Work required:
Of all the lines below, output only those starting at the one with "505221 | 505223 |" and ending at the one with "505753 | 505792 |", both ends included, exactly as written.

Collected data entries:

* * *

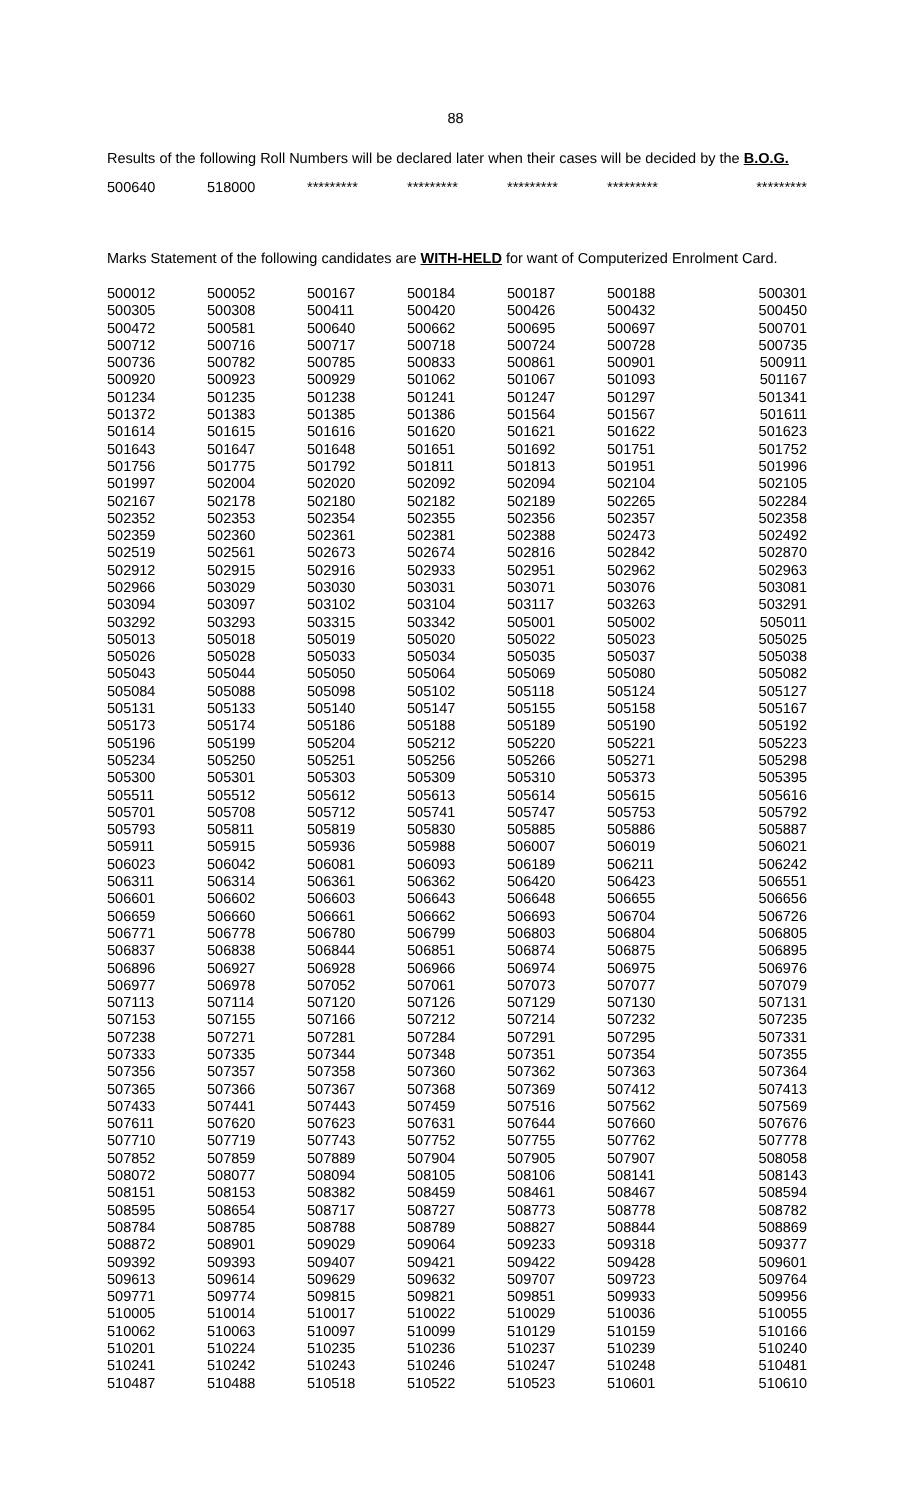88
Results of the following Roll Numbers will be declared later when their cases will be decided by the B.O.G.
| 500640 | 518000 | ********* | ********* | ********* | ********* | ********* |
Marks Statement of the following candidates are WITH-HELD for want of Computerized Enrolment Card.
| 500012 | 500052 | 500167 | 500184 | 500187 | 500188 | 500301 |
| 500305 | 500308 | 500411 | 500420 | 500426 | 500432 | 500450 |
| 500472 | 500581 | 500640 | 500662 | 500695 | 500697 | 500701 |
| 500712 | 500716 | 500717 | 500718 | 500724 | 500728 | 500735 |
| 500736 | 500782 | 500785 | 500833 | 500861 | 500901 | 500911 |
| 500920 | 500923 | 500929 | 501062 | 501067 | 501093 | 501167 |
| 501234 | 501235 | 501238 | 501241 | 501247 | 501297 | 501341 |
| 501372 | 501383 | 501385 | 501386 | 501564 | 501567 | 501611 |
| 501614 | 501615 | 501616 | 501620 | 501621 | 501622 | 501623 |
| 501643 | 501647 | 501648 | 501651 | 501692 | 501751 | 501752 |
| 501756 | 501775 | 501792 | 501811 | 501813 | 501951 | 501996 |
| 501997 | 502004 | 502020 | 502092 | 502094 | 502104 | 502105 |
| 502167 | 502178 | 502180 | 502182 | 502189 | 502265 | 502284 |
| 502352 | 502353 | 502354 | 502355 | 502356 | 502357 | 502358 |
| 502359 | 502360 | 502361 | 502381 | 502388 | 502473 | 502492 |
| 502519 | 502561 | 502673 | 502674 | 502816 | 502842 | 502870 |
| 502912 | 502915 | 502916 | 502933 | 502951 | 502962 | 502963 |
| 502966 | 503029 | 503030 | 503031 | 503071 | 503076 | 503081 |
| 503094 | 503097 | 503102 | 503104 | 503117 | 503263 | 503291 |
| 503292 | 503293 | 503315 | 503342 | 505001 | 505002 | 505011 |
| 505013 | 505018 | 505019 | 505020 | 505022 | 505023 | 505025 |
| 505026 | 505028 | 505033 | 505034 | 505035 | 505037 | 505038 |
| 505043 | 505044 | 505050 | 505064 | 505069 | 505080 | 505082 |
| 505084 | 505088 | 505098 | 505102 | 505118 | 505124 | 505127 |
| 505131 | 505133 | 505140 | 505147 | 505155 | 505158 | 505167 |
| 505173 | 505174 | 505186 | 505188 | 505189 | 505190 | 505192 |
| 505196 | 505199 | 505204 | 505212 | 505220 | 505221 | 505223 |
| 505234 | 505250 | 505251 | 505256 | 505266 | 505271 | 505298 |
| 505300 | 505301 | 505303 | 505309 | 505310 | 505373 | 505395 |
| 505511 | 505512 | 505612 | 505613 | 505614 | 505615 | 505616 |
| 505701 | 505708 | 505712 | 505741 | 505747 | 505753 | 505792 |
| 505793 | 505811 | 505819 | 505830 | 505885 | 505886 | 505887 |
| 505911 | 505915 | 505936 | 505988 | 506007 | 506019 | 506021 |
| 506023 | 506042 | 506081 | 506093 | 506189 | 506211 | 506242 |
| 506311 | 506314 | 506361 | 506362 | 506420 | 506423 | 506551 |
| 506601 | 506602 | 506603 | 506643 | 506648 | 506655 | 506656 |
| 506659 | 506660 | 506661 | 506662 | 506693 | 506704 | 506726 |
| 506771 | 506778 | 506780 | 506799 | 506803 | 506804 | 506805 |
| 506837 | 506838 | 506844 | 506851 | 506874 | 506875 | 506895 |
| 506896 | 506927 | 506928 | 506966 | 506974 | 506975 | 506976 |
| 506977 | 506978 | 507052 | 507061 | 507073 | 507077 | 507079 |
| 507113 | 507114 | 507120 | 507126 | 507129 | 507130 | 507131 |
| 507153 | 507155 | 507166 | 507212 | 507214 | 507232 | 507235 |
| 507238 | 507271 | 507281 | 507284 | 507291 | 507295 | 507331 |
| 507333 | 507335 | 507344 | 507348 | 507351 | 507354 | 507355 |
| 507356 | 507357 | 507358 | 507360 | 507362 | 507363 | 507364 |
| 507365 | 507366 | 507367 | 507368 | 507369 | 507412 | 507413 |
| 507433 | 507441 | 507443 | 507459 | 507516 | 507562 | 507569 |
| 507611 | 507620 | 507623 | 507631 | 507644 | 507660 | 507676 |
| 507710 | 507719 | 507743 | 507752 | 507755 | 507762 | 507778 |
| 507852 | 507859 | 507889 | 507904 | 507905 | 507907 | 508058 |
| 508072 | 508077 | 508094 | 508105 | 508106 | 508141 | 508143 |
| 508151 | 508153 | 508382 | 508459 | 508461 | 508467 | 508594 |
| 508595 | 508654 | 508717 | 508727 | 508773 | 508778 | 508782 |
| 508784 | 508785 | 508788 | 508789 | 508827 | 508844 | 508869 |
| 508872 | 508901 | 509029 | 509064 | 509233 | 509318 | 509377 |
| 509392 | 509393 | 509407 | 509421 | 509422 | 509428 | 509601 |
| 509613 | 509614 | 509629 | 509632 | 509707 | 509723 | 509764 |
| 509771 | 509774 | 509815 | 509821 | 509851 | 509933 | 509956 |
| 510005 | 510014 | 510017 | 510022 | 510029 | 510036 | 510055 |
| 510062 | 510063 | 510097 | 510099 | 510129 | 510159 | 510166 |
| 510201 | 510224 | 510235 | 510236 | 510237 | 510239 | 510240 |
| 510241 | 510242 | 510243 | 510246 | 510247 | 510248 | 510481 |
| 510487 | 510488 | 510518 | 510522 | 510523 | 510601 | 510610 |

* * *

Answer to this problem:
| 505196 | 505199 | 505204 | 505212 | 505220 | 505221 | 505223 |
| 505234 | 505250 | 505251 | 505256 | 505266 | 505271 | 505298 |
| 505300 | 505301 | 505303 | 505309 | 505310 | 505373 | 505395 |
| 505511 | 505512 | 505612 | 505613 | 505614 | 505615 | 505616 |
| 505701 | 505708 | 505712 | 505741 | 505747 | 505753 | 505792 |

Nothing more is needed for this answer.